The U.S. - Guatemala CAFTA labor case is heating up. I'm going to raise the "in a manner affecting trade" issue once again.
Recall that CAFTA Article 16.2.1(a) says:
A Party shall not fail to effectively enforce its labor laws, through a sustained or recurring course of action or inaction, in a manner affecting trade between the Parties, after the date of entry into force of this Agreement.
This is from the U.S. rebuttal submission:
125. As set out above in section III.D, the United States need not demonstrate actual trade effects to demonstrate that Guatemala’s labor law enforcement failure has occurred in a manner affecting trade. Furthermore, the United States need not show that each individual company’s non-compliance is affecting trade, but rather that Guatemala’s failure to effectively enforce its labor laws has occurred in a manner affecting trade. As described above, this obligation does not require an econometric analysis of actual trade effects on specific products or companies. Rather, it is sufficient to show that the companies or sectors in which Guatemala has failed to effectively enforce its labor laws are engaged in cross-border trade between the CAFTA-DR Parties, through either export or export-related activities or competition with imported goods from these Parties. In this case, all the companies or sectors cited by the United States fall into one of these two categories.
...
132. In sum, as the United States has demonstrated previously, a complaining party need not demonstrate actual trade effects to demonstrate that a responding party’s actions have occurred in a manner affecting trade. Nonetheless, in this case, the United States has amply demonstrated that these companies participate in trade in the CAFTA-DR region, either through exports or export-related activities, or through competition between these companies and imports from other CAFTA-DR Parties. Guatemala’s failure to effectively enforce its labor laws allows these companies to artificially reduce their key production cost of labor, and thereby gain a competitive advantage in the CAFTA-DR market. This unfair advantage thus affects trade between the CAFTA-DR Parties in the relevant products. One company’s impunity incentivizes other companies in the sector to follow suit, which unfairly depresses labor costs for noncompliant companies that compete with exports from other CAFTA-DR Parties.
(See also paras. 56-69)
The U.S. view seems to be the following. If the product sectors where the labor laws are not enforced engage in either exporting or importing with CAFTA-DR parties, then the failure to enforce has occurred in a manner affecting trade.

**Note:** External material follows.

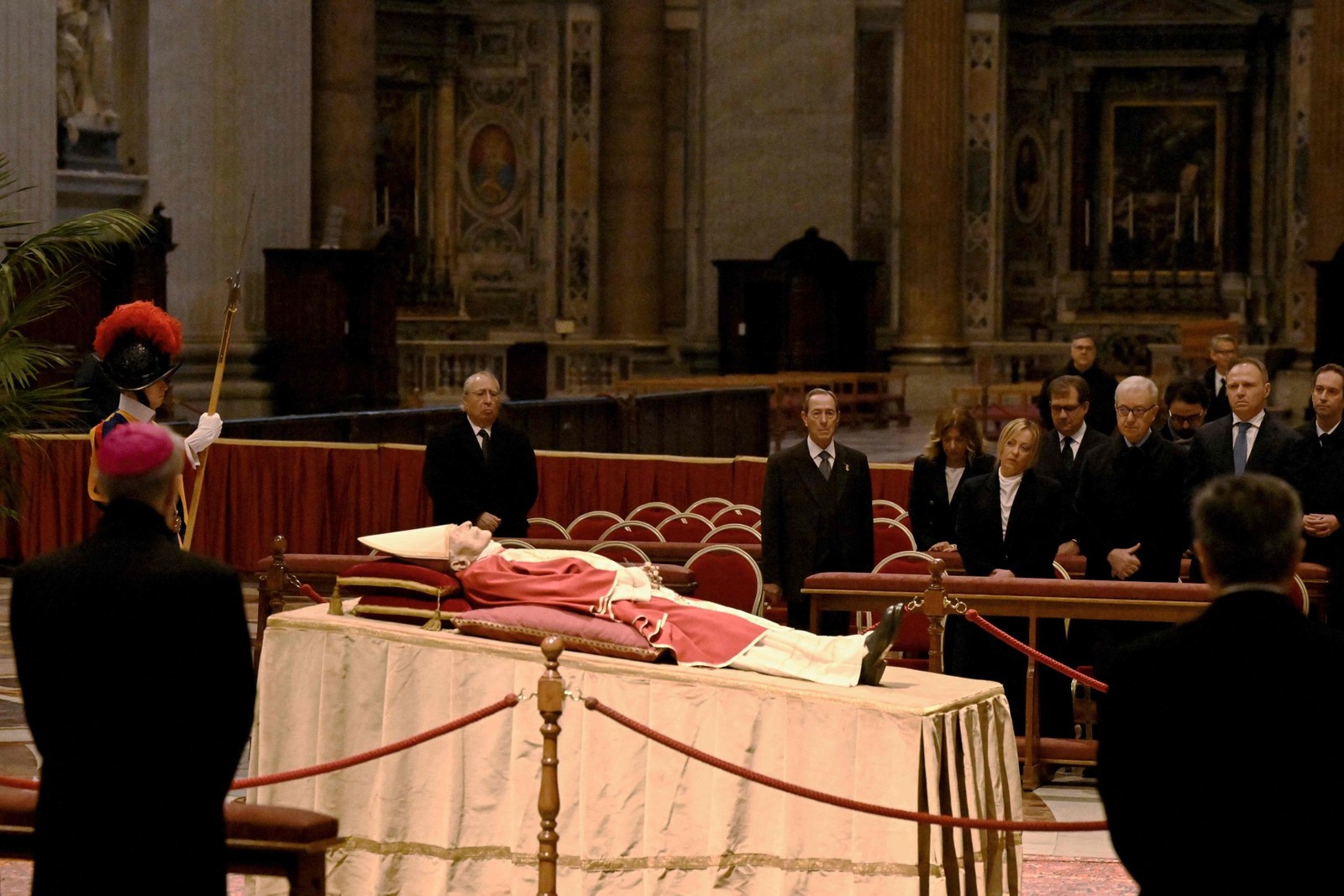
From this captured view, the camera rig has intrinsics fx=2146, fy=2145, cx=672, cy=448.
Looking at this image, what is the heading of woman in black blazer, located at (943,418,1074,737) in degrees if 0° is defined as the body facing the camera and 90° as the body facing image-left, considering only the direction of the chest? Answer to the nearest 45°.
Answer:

Here are some questions that occur to me:
- Is it really the case that a failure to enforce labor laws will always occur in a manner affecting trade, just because trade exists in the sectors at issue? Could it possibly occur in a manner not affecting trade?

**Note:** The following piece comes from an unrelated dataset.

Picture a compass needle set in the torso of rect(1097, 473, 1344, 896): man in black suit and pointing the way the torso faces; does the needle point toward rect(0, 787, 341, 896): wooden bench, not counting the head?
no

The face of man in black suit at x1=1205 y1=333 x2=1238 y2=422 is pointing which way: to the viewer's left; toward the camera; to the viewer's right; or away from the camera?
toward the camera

- What if the trade is not actually occurring, but there is the potential for such trade?
- What if there is no trade with the complaining party, i.e., trade is only with other CAFTA-DR parties?
- And does it matter how the failure to enforce affects trade? For example, what if a labor law made it more difficult for unions to operate, like with a right to work law. If a government failed to enforce a right to work law, and this made imports easier and exports harder, would this be covered?
I'm not sure I have any good answers at this point. I'm just raising annoying questions.